Sources for Journal Rankings

You may be interested in publishing with the "top journals" in your field. UA discontinued its subscription to Journal Citation Reports (JCR) when we dropped access to Web of Science. Some publishers will provide the JCR impact factor for their journals on their website. However, the below offer viable alternatives for finding where a journal ranks among peer publications. SJR's article Influence score measures a journal's prestige based on per article citations and is comparable to JCR's Journal Impact Factor (JIF).

SCImago Journal (SJR)

You can search for a specific title or see the rankings of journals within a particular subject area. The SJR indicator is a measure of the scientific influence of scholarly journals that accounts for both the number of citations received by a journal and the importance or prestige of the journals where the citations come from. A journal's SJR is a numeric value indicating the average number of weighted citations received during a selected year per document published in that journal during the previous three years.
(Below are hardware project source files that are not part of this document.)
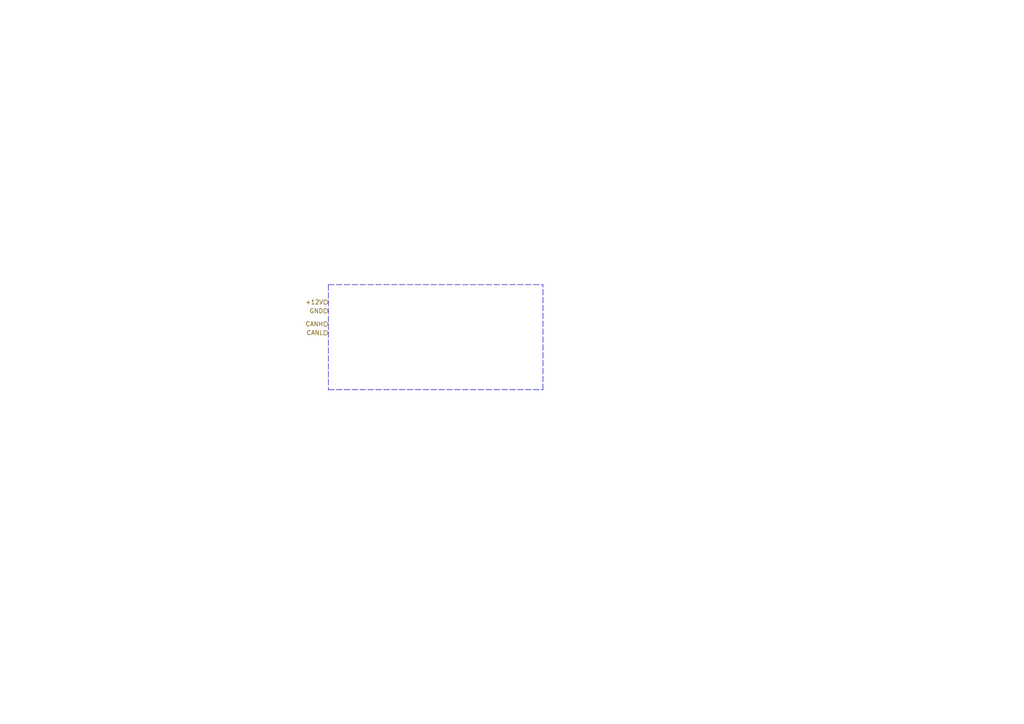
<source format=kicad_sch>
(kicad_sch (version 20211123) (generator eeschema)

  (uuid 010cb671-7664-4706-8d84-13c58ec50162)

  (paper "A4")

  


  (polyline (pts (xy 95.25 113.03) (xy 157.48 113.03))
    (stroke (width 0) (type default) (color 0 0 0 0))
    (uuid 499a9f09-a078-46d3-9d5d-6874466aed9b)
  )
  (polyline (pts (xy 157.48 113.03) (xy 157.48 82.55))
    (stroke (width 0) (type default) (color 0 0 0 0))
    (uuid 97d748e6-3e0a-4578-b740-e60da1dfa61c)
  )
  (polyline (pts (xy 95.25 82.55) (xy 95.25 113.03))
    (stroke (width 0) (type default) (color 0 0 0 0))
    (uuid cdfebad3-436a-47bf-8475-5a65f874de0f)
  )
  (polyline (pts (xy 95.25 82.55) (xy 157.48 82.55))
    (stroke (width 0) (type default) (color 0 0 0 0))
    (uuid d1ff154d-57a7-48ef-8ef2-9c06e31717db)
  )

  (hierarchical_label "GND" (shape input) (at 95.25 90.17 180)
    (effects (font (size 1.27 1.27)) (justify right))
    (uuid 00ea7282-2efe-478e-81ea-7b93cb9d2bee)
  )
  (hierarchical_label "CANH" (shape input) (at 95.25 93.98 180)
    (effects (font (size 1.27 1.27)) (justify right))
    (uuid 046e61d1-a288-4fb9-84cf-96f34f6394b4)
  )
  (hierarchical_label "+12V" (shape input) (at 95.25 87.63 180)
    (effects (font (size 1.27 1.27)) (justify right))
    (uuid a552bc7e-5561-460f-aa5e-4068d60662b9)
  )
  (hierarchical_label "CANL" (shape input) (at 95.25 96.52 180)
    (effects (font (size 1.27 1.27)) (justify right))
    (uuid c3691ae2-c0b1-4235-89d9-64cfb75d323f)
  )
)

</source>
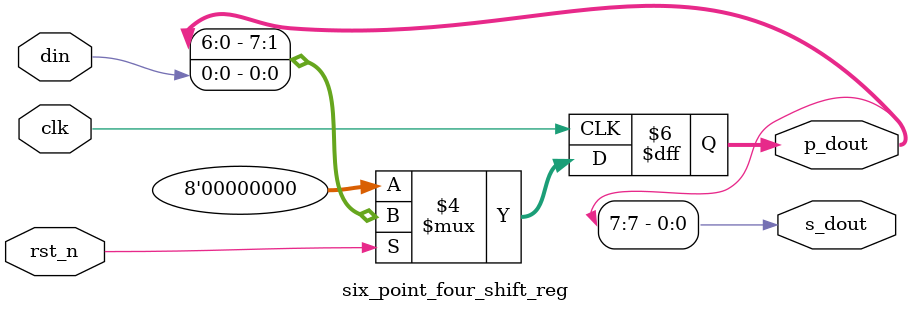
<source format=v>
module six_point_four_shift_reg
( 
input clk, rst_n,  
input din,   // 串入 
output reg [7:0] p_dout, // 并出 
output s_dout // 串出 
); 
always@(posedge clk) begin 
if(!rst_n) p_dout <= 8'h00; 
else begin 
p_dout <= {p_dout[6:0], din}; 
end 
end 
assign s_dout = p_dout[7]; 
endmodule 
</source>
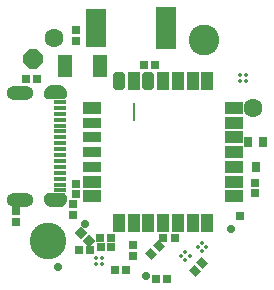
<source format=gbs>
G04 Layer_Color=16711935*
%FSLAX24Y24*%
%MOIN*%
G70*
G01*
G75*
%ADD70R,0.0283X0.0268*%
%ADD72R,0.0268X0.0283*%
%ADD73C,0.0138*%
%ADD74R,0.0283X0.0283*%
%ADD75R,0.0283X0.0283*%
%ADD76R,0.0492X0.0748*%
%ADD83P,0.0401X4X180.0*%
G04:AMPARAMS|DCode=85|XSize=28.3mil|YSize=26.8mil|CornerRadius=0mil|HoleSize=0mil|Usage=FLASHONLY|Rotation=135.000|XOffset=0mil|YOffset=0mil|HoleType=Round|Shape=Rectangle|*
%AMROTATEDRECTD85*
4,1,4,0.0195,-0.0006,0.0006,-0.0195,-0.0195,0.0006,-0.0006,0.0195,0.0195,-0.0006,0.0*
%
%ADD85ROTATEDRECTD85*%

%ADD88R,0.0256X0.0374*%
%ADD97C,0.0630*%
%ADD98C,0.1024*%
%ADD100O,0.0039X0.0639*%
G04:AMPARAMS|DCode=101|XSize=63mil|YSize=63mil|CornerRadius=0mil|HoleSize=0mil|Usage=FLASHONLY|Rotation=45.000|XOffset=0mil|YOffset=0mil|HoleType=Round|Shape=Octagon|*
%AMOCTAGOND101*
4,1,8,0.0334,0.0111,0.0111,0.0334,-0.0111,0.0334,-0.0334,0.0111,-0.0334,-0.0111,-0.0111,-0.0334,0.0111,-0.0334,0.0334,-0.0111,0.0334,0.0111,0.0*
%
%ADD101OCTAGOND101*%

%ADD102C,0.0276*%
%ADD103R,0.0276X0.0276*%
%ADD104O,0.0906X0.0472*%
%ADD105R,0.0709X0.1260*%
%ADD106R,0.0709X0.1417*%
%ADD107R,0.0630X0.0394*%
%ADD108R,0.0630X0.0374*%
%ADD109R,0.0591X0.0394*%
G04:AMPARAMS|DCode=110|XSize=63mil|YSize=39.4mil|CornerRadius=0mil|HoleSize=0mil|Usage=FLASHONLY|Rotation=270.000|XOffset=0mil|YOffset=0mil|HoleType=Round|Shape=Octagon|*
%AMOCTAGOND110*
4,1,8,-0.0098,-0.0315,0.0098,-0.0315,0.0197,-0.0217,0.0197,0.0217,0.0098,0.0315,-0.0098,0.0315,-0.0197,0.0217,-0.0197,-0.0217,-0.0098,-0.0315,0.0*
%
%ADD110OCTAGOND110*%

%ADD111R,0.0394X0.0630*%
%ADD112R,0.0433X0.0157*%
%ADD113C,0.1220*%
G36*
X-2205Y-1578D02*
X-2191Y-1595D01*
X-2179Y-1613D01*
X-2168Y-1631D01*
X-2158Y-1651D01*
X-2151Y-1671D01*
X-2144Y-1692D01*
X-2140Y-1714D01*
X-2137Y-1735D01*
X-2136Y-1757D01*
X-2137Y-1779D01*
X-2139Y-1800D01*
X-2143Y-1822D01*
X-2149Y-1843D01*
X-2156Y-1863D01*
X-2165Y-1883D01*
X-2175Y-1902D01*
X-2187Y-1920D01*
X-2201Y-1938D01*
X-2215Y-1954D01*
X-2231Y-1969D01*
X-2248Y-1982D01*
X-2266Y-1994D01*
X-2285Y-2005D01*
X-2305Y-2014D01*
X-2326Y-2022D01*
X-2347Y-2028D01*
X-2368Y-2032D01*
X-2390Y-2035D01*
X-2411Y-2035D01*
X-2628D01*
X-2650Y-2035D01*
X-2671Y-2032D01*
X-2693Y-2028D01*
X-2714Y-2022D01*
X-2734Y-2014D01*
X-2754Y-2005D01*
X-2773Y-1994D01*
X-2791Y-1982D01*
X-2808Y-1969D01*
X-2824Y-1954D01*
X-2839Y-1938D01*
X-2852Y-1920D01*
X-2864Y-1902D01*
X-2874Y-1883D01*
X-2883Y-1863D01*
X-2891Y-1843D01*
X-2896Y-1822D01*
X-2900Y-1800D01*
X-2903Y-1779D01*
X-2903Y-1757D01*
X-2902Y-1735D01*
X-2899Y-1714D01*
X-2895Y-1692D01*
X-2889Y-1671D01*
X-2881Y-1651D01*
X-2871Y-1631D01*
X-2861Y-1613D01*
X-2848Y-1595D01*
X-2834Y-1578D01*
X-2820Y-1563D01*
X-2219D01*
X-2205Y-1578D01*
D02*
G37*
G36*
X-2390Y2035D02*
X-2368Y2032D01*
X-2347Y2028D01*
X-2326Y2022D01*
X-2305Y2014D01*
X-2285Y2005D01*
X-2266Y1994D01*
X-2248Y1982D01*
X-2231Y1969D01*
X-2215Y1954D01*
X-2201Y1938D01*
X-2187Y1920D01*
X-2175Y1902D01*
X-2165Y1883D01*
X-2156Y1863D01*
X-2149Y1843D01*
X-2143Y1822D01*
X-2139Y1800D01*
X-2137Y1779D01*
X-2136Y1757D01*
X-2137Y1735D01*
X-2140Y1714D01*
X-2144Y1692D01*
X-2151Y1671D01*
X-2158Y1651D01*
X-2168Y1631D01*
X-2179Y1613D01*
X-2191Y1595D01*
X-2205Y1578D01*
X-2219Y1563D01*
X-2820D01*
X-2834Y1578D01*
X-2848Y1595D01*
X-2861Y1613D01*
X-2871Y1631D01*
X-2881Y1651D01*
X-2889Y1671D01*
X-2895Y1692D01*
X-2899Y1714D01*
X-2902Y1735D01*
X-2903Y1757D01*
X-2903Y1779D01*
X-2900Y1800D01*
X-2896Y1822D01*
X-2891Y1843D01*
X-2883Y1863D01*
X-2874Y1883D01*
X-2864Y1902D01*
X-2852Y1920D01*
X-2839Y1938D01*
X-2824Y1954D01*
X-2808Y1969D01*
X-2791Y1982D01*
X-2773Y1994D01*
X-2754Y2005D01*
X-2734Y2014D01*
X-2714Y2022D01*
X-2693Y2028D01*
X-2671Y2032D01*
X-2650Y2035D01*
X-2628Y2035D01*
X-2411D01*
X-2390Y2035D01*
D02*
G37*
D70*
X-1825Y3877D02*
D03*
Y3507D02*
D03*
X-3843Y-2170D02*
D03*
X-3843Y-2540D02*
D03*
D72*
X1447Y-3055D02*
D03*
X1077D02*
D03*
X1209Y-4421D02*
D03*
X839D02*
D03*
X-3125Y2247D02*
D03*
X-3495D02*
D03*
X427Y2705D02*
D03*
X797D02*
D03*
X-1380Y-3476D02*
D03*
X-1750D02*
D03*
D73*
X3622Y2379D02*
D03*
Y2182D02*
D03*
X3819Y2379D02*
D03*
Y2182D02*
D03*
X2501Y-3365D02*
D03*
X2362Y-3226D02*
D03*
Y-3504D02*
D03*
X2223Y-3365D02*
D03*
X1672Y-3661D02*
D03*
X1811Y-3801D02*
D03*
Y-3522D02*
D03*
X1950Y-3661D02*
D03*
X-1161Y-3720D02*
D03*
Y-3917D02*
D03*
X-965Y-3720D02*
D03*
Y-3917D02*
D03*
D74*
X-1947Y-2297D02*
D03*
Y-1942D02*
D03*
X-1850Y-1244D02*
D03*
Y-1599D02*
D03*
X4116Y-1567D02*
D03*
Y-1213D02*
D03*
X61Y-3661D02*
D03*
Y-3307D02*
D03*
D75*
X-1022Y-3070D02*
D03*
X-667D02*
D03*
X-535Y-4139D02*
D03*
X-180D02*
D03*
X-660Y-3358D02*
D03*
X-1015D02*
D03*
D76*
X-2205Y2677D02*
D03*
X-1024D02*
D03*
D83*
X-1417Y-3150D02*
D03*
X-1668Y-2899D02*
D03*
D85*
X2375Y-3885D02*
D03*
X2113Y-4147D02*
D03*
X918Y-3334D02*
D03*
X657Y-3595D02*
D03*
D88*
X4156Y-701D02*
D03*
X4411Y126D02*
D03*
X3900D02*
D03*
D97*
X4055Y1280D02*
D03*
X-2561Y3620D02*
D03*
D98*
X2441Y3543D02*
D03*
D100*
X79Y1142D02*
D03*
D101*
X-3268Y2913D02*
D03*
D102*
X3329Y-2756D02*
D03*
X491Y-4326D02*
D03*
X-2429Y-4016D02*
D03*
X-1535Y-2581D02*
D03*
D103*
X3644Y-2323D02*
D03*
D104*
X-3701Y1780D02*
D03*
Y-1780D02*
D03*
D105*
X-1161Y3937D02*
D03*
D106*
X1161D02*
D03*
D107*
X-1299Y-1673D02*
D03*
Y-1181D02*
D03*
X3425Y1280D02*
D03*
Y787D02*
D03*
Y295D02*
D03*
X3425Y-197D02*
D03*
X3425Y-689D02*
D03*
Y-1181D02*
D03*
Y-1673D02*
D03*
D108*
X-1299Y-689D02*
D03*
X-1299Y-197D02*
D03*
X-1299Y295D02*
D03*
Y787D02*
D03*
D109*
X-1299Y1280D02*
D03*
D110*
X-413Y2165D02*
D03*
X571D02*
D03*
D111*
X79D02*
D03*
X1063Y2165D02*
D03*
X1555Y2165D02*
D03*
X2047D02*
D03*
X2539D02*
D03*
X2539Y-2559D02*
D03*
X2047Y-2559D02*
D03*
X1555D02*
D03*
X1063Y-2559D02*
D03*
X571D02*
D03*
X79D02*
D03*
X-413D02*
D03*
D112*
X-2362Y295D02*
D03*
Y492D02*
D03*
Y689D02*
D03*
Y886D02*
D03*
Y1083D02*
D03*
Y1280D02*
D03*
Y1476D02*
D03*
Y-689D02*
D03*
Y-1476D02*
D03*
Y-1280D02*
D03*
Y-1083D02*
D03*
Y-886D02*
D03*
Y-492D02*
D03*
Y-295D02*
D03*
Y-98D02*
D03*
Y98D02*
D03*
D113*
X-2756Y-3150D02*
D03*
M02*

</source>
Higher SJR values are meant to indicate greater journal prestige.

Journal CiteScore

Data are generated from corpus of scholarly works indexed in the Scopus database. Includes SNIP - Source Normalized Impact per Paper measures contextual citation impact by weighting citations based on the total number of citations in a subject field. Also offers IPP metrics: the Impact per Publication measures the ratio of citations per article published in the journal.

Google Scholar Metrics

Google Scholar Metrics provide an easy way for authors to quickly gauge the visibility and influence of recent articles in scholarly publications. Scholar Metrics summarize recent citations to many publications, to help authors as they consider where to publish their new research.

Harzing.com

Provides a "Journal Quality List". The Journal Quality List comprises academic journals in the following broad areas: Economics, Finance, Accounting, Management, and Marketing.